Chobani Is Going Public. Its ‘Anti-CEO’ Founder Won’t Be The Only Employee Who Could See A Big Payday

Food & Drink

For most people, big payouts from initial public offerings call to mind software engineers—not yogurt factory workers.

But when Chobani goes public, some of its hourly workers could stand to make $1 million or more in stock awards, an uncommon outcome in an industry rarely lauded for its treatment of workers.

The Norwich, N.Y.-based company filed paperwork Wednesday with the U.S. Securities and Exchange Commission for an initial public offering, mentioning its unusually generous equity plan in a reminder of how much some employees stand to receive.

Five years ago, Chobani founder and CEO Hamdi Ulukaya—the billionaire “yogurt king” who has said he follows an “anti-CEO playbook” and is worth $2.1 billion by Forbesestimate—caused a stir when he announced the grant to employees. His some 2,000 full-time employees would be awarded shares worth up to 10% of the company’s value when it eventually went public or was sold. 

The award got so much attention in part, says Rita McGrath, an author and professor at Columbia Business School, because “it is unusual in that sector.” While a few manufacturers have begun offering shares to hourly blue-collar workers—and despite “endless amounts of research that if you treat people fairly and pay them well, you’ll get better performance,” McGrath says—it’s still not practiced in many industries. 

“Unfortunately a lot of employers treat their workers as badly performing robots, which is just the wrong way to go,” she says.

Chobani did not reveal many details when the award was disclosed in 2016, but the New York Times, granted interviews before the decision was made public, reported that shares were based on tenure. The report estimated that at a $3 billion valuation, the average employee payout would be $150,000, while the earliest employees’ stakes could possibly reach over $1 million. 

Now, Chobani, which said in its prospectus that it had $1.4 billion in revenue in 2020, up from the previous year while losses tripled during that time, is reported to have a valuation that could top $10 billion, according to a July report in Reuters. That could raise employees’ stakes, says Corey Rosen, founder of the National Center for Employee Ownership, a nonprofit membership group. 

“It sends a message about what the company thinks about its employees,” Rosen says, noting Chobani’s approach is different from an Employee Stock Ownership Plan, in which a trust owns the shares, which are granted over time and employees receive the value when they leave the firm. 

A Chobani spokeswoman declined to answer any questions about the share plan, citing the so-called quiet period that leads up to a public listing. In its filing, Chobani said that its employees and directors are eligible to receive awards that participants may later settle for cash or shares of its common stock.  

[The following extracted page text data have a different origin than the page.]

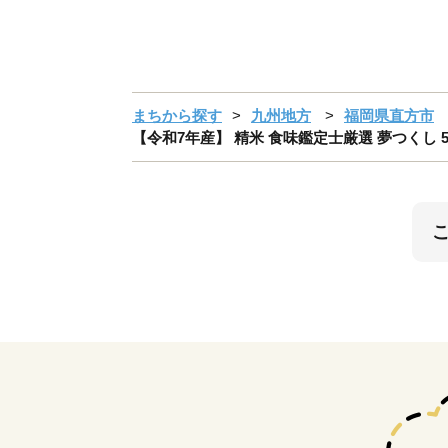
まちから探す
九州地方
福岡県直方市
【令和7年産】 精米 食味鑑定士厳選 夢つくし 5k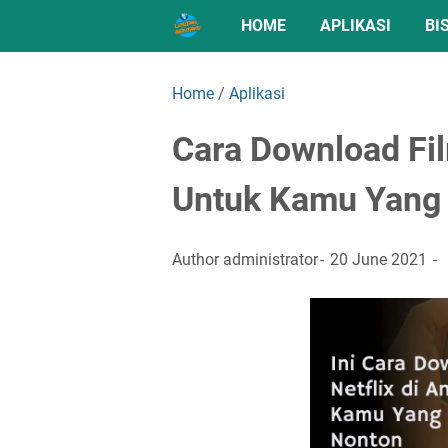
HOME
APLIKASI
BI
Home
/
Aplikasi
Cara Download Film
Untuk Kamu Yang
Author
administrator
20 June 2021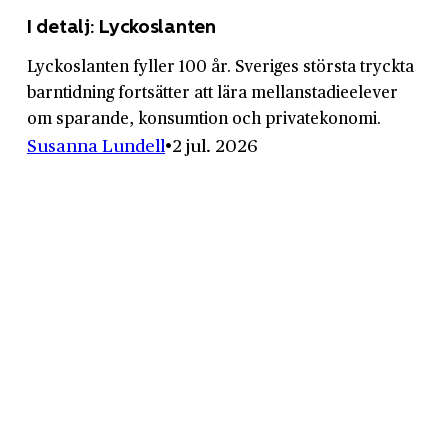
I detalj: Lyckoslanten
Lyckoslanten fyller 100 år. Sveriges största tryckta
barntidning fortsätter att lära mellanstadieelever
om sparande, konsumtion och privatekonomi.
Susanna Lundell
2 jul. 2026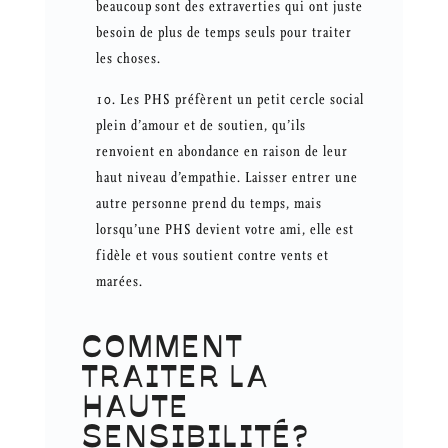
beaucoup sont des extraverties qui ont juste
besoin de plus de temps seuls pour traiter
les choses.
Les PHS préfèrent un petit cercle social
plein d’amour et de soutien, qu’ils
renvoient en abondance en raison de leur
haut niveau d’empathie. Laisser entrer une
autre personne prend du temps, mais
lorsqu’une PHS devient votre ami, elle est
fidèle et vous soutient contre vents et
marées.
COMMENT
TRAITER LA
HAUTE
SENSIBILITÉ?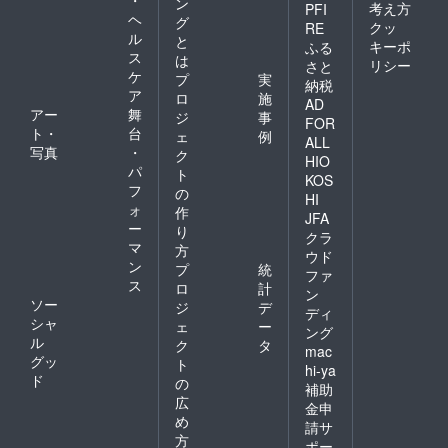
ン
考え方
PFI
ヘ
グ
クッ
RE
ル
と
キーポ
ふる
ス
は
リシー
さと
ケ
プ
実
納税
ア
ロ
施
AD
アー
舞
ジ
事
FOR
ト・
台
ェ
例
ALL
写真
・
ク
HIO
パ
ト
KOS
フ
の
HI
ォ
作
JFA
ー
り
クラ
マ
方
ウド
ン
プ
統
ファ
ス
ロ
計
ン
ソー
ジ
デ
ディ
シャ
ェ
ー
ング
ル
ク
タ
mac
グッ
ト
hi-ya
ド
の
補助
広
金申
め
請サ
方
ポー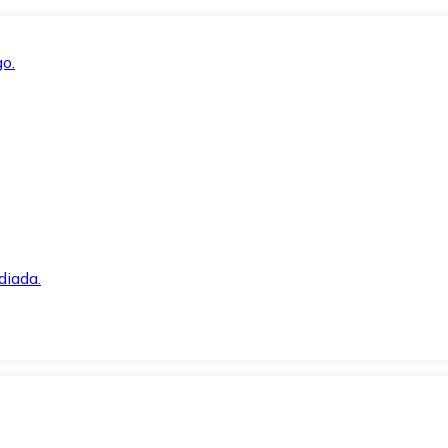
o.
diada.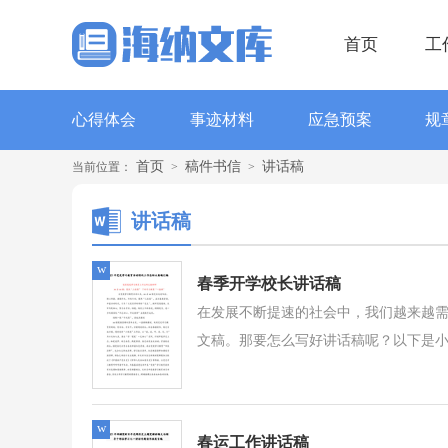
首页
工
心得体会
事迹材料
应急预案
规
首页
稿件书信
讲话稿
当前位置：
>
>
讲话稿
w
春季开学校长讲话稿
在发展不断提速的社会中，我们越来越
文稿。那要怎么写好讲话稿呢？以下是小
w
春运工作讲话稿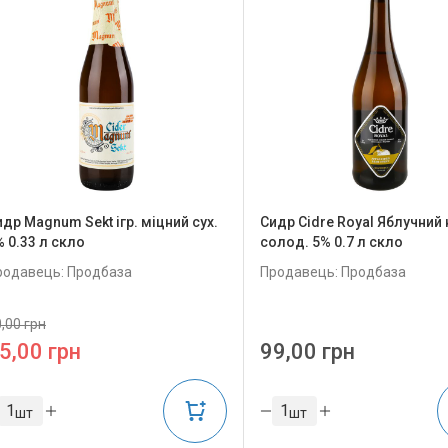
идр Magnum Sekt ігр. міцний сух.
Сидр Cidre Royal Яблучний 
% 0.33 л скло
солод. 5% 0.7 л скло
родавець: Продбаза
Продавець: Продбаза
,00 грн
5,00 грн
99,00 грн
шт
шт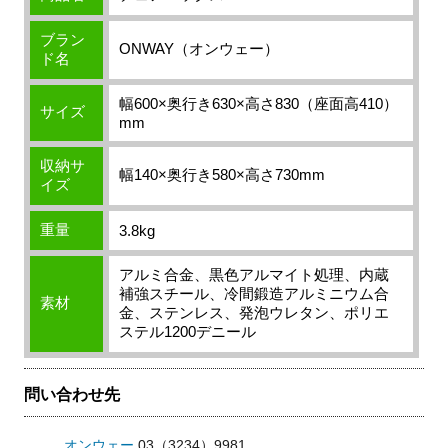
ブラン
ONWAY（オンウェー）
ド名
幅600×奥行き630×高さ830（座面高410）
サイズ
mm
収納サ
幅140×奥行き580×高さ730mm
イズ
重量
3.8kg
アルミ合金、黒色アルマイト処理、内蔵
補強スチール、冷間鍛造アルミニウム合
素材
金、ステンレス、発泡ウレタン、ポリエ
ステル1200デニール
問い合わせ先
オンウェー
03（3234）9981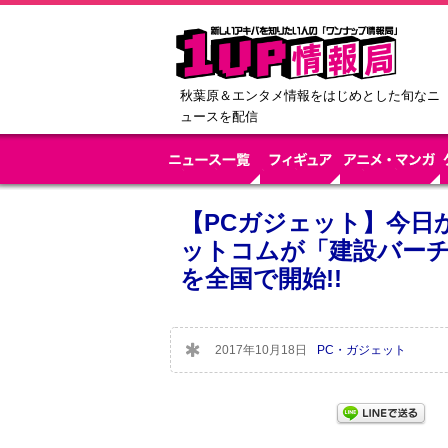
秋葉原＆エンタメ情報をはじめとした旬なニ
ュースを配信
【PCガジェット】今日
ットコムが「建設バー
を全国で開始!!
2017年10月18日
PC・ガジェット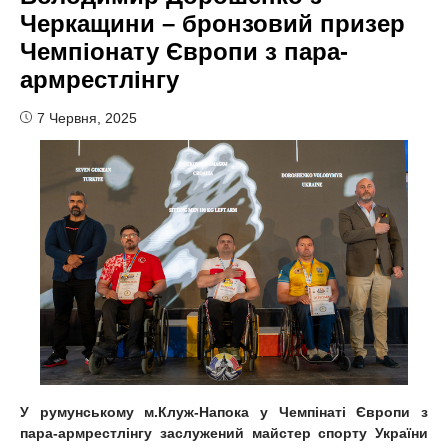
Черкащини – бронзовий призер
Чемпіонату Європи з пара-
армрестлінгу
7 Червня, 2025
У румунському м.Клуж-Напока у Чемпінаті Європи з
пара-армрестлінгу заслужений майстер спорту України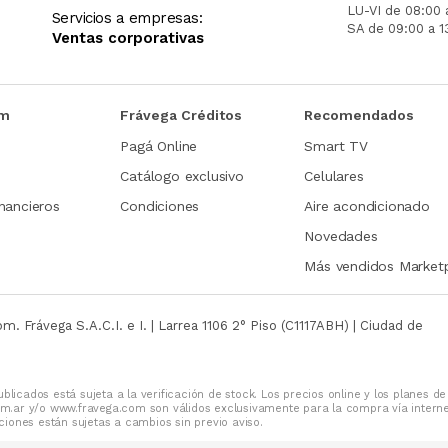
LU-VI de 08:00 
Servicios a empresas:
SA de 09:00 a 1
Ventas corporativas
om
Frávega Créditos
Recomendados
Pagá Online
Smart TV
Catálogo exclusivo
Celulares
nancieros
Condiciones
Aire acondicionado
Novedades
Más vendidos Market
com.
Frávega S.A.C.I. e I. | Larrea 1106 2° Piso (C1117ABH) | Ciudad de
blicados está sujeta a la verificación de stock. Los precios online y los planes de
m.ar y/o www.fravega.com son válidos exclusivamente para la compra vía intern
iones están sujetas a cambios sin previo aviso.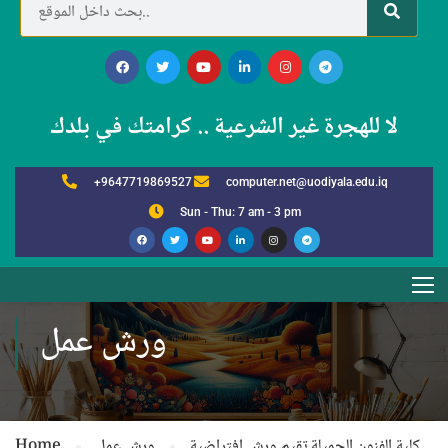
لا للهجرة غير الشرعية .. كرامتك في بلدك
+9647719869527
computer.net@uodiyala.edu.iq
Sun - Thu: 7 am - 3 pm
ورش عمل
كلية الفنون الجميلة تقيم ورش افتراضية
ورش عمل
Home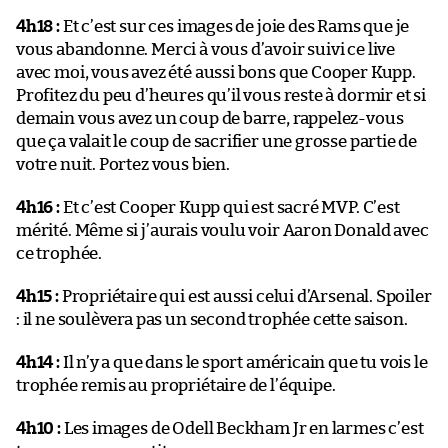
4h18 :
Et c’est sur ces images de joie des Rams que je
vous abandonne. Merci à vous d’avoir suivi ce live
avec moi, vous avez été aussi bons que Cooper Kupp.
Profitez du peu d’heures qu’il vous reste à dormir et si
demain vous avez un coup de barre, rappelez-vous
que ça valait le coup de sacrifier une grosse partie de
votre nuit. Portez vous bien.
4h16 :
Et c’est Cooper Kupp qui est sacré MVP. C’est
mérité. Même si j’aurais voulu voir Aaron Donald avec
ce trophée.
4h15 :
Propriétaire qui est aussi celui d’Arsenal. Spoiler
: il ne soulèvera pas un second trophée cette saison.
4h14 :
Il n’y a que dans le sport américain que tu vois le
trophée remis au propriétaire de l’équipe.
4h10 :
Les images de Odell Beckham Jr en larmes c’est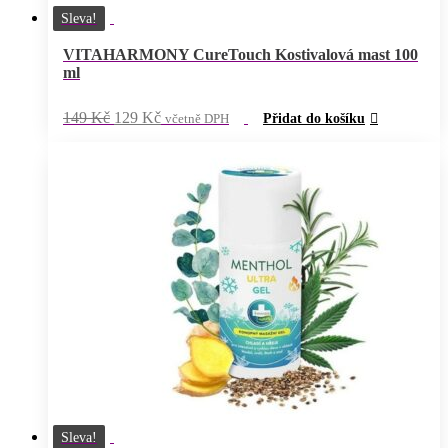
Sleva!
VITAHARMONY CureTouch Kostivalová mast 100
ml
Původní
Aktuální
149
Kč
129
Kč
včetně DPH
Přidat do košíku
cena
cena
byla:
je:
149 Kč.
129 Kč.
Sleva!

The program, the prospectus states, “consists of awards to every full-time employee, representing a stake in Chobani’s future value” and is part of the company’s “people-first culture.” It implemented a starting wage of $15 an hour in 2020—the average is approximately $19, the filing says—and has offered six weeks of paid parental leave for all employees since 2016.

Ulukaya, an immigrant from Turkey known for buying an 80-year-old yogurt factory and turning a small feta cheese business into a dairy giant that now also makes plant-based creamers and ready-to-drink coffee products, has said he follows the “anti-CEO” playbook. In a TED talk by that name, he referenced the share award, saying “some said it’s P.R. Some said it’s a gift. I said it’s not a gift. I watched it. They’ve earned it with their talents and their hard work and I don’t see any other way.” 

In the same talk, he called the idea of business existing to maximize profits for shareholders “the dumbest idea I’ve ever heard in my life. In reality, business should take care of employees first.” Ulukaya appears to be following through on that, last month becoming a Delaware public benefit corporation, a corporate structure that means it is intended to operate in a responsible and sustainable manner and may potentially shield it from certain shareholder lawsuits.

Though Chobani’s approach hasn’t been common outside the technology industry, the idea has gotten some traction in recent years in an unusual place: private equity. Pete Stavros, partner and co-head of Americas private equity at KKR, says the private equity giant has granted stock to blue-collar employees at 11 of the industrial companies where it held a stake over roughly the past decade. The 16,000 workers at manufacturer Ingersoll Rand, for instance, were granted shares now worth about $500 million.   

Across the companies that implemented the practice, Stavros says, “people are more engaged on the job. They’re less likely to quit. They’re more optimistic about the future.” 

The firm is considering how to use the approach with other companies, and is backing a new nonprofit aimed at helping companies adopt a model where a broad base of employees gets access to company stock. “I think this is where the world is going,” Stavros says. “Capitalism won’t survive stock ownership the way it is today.”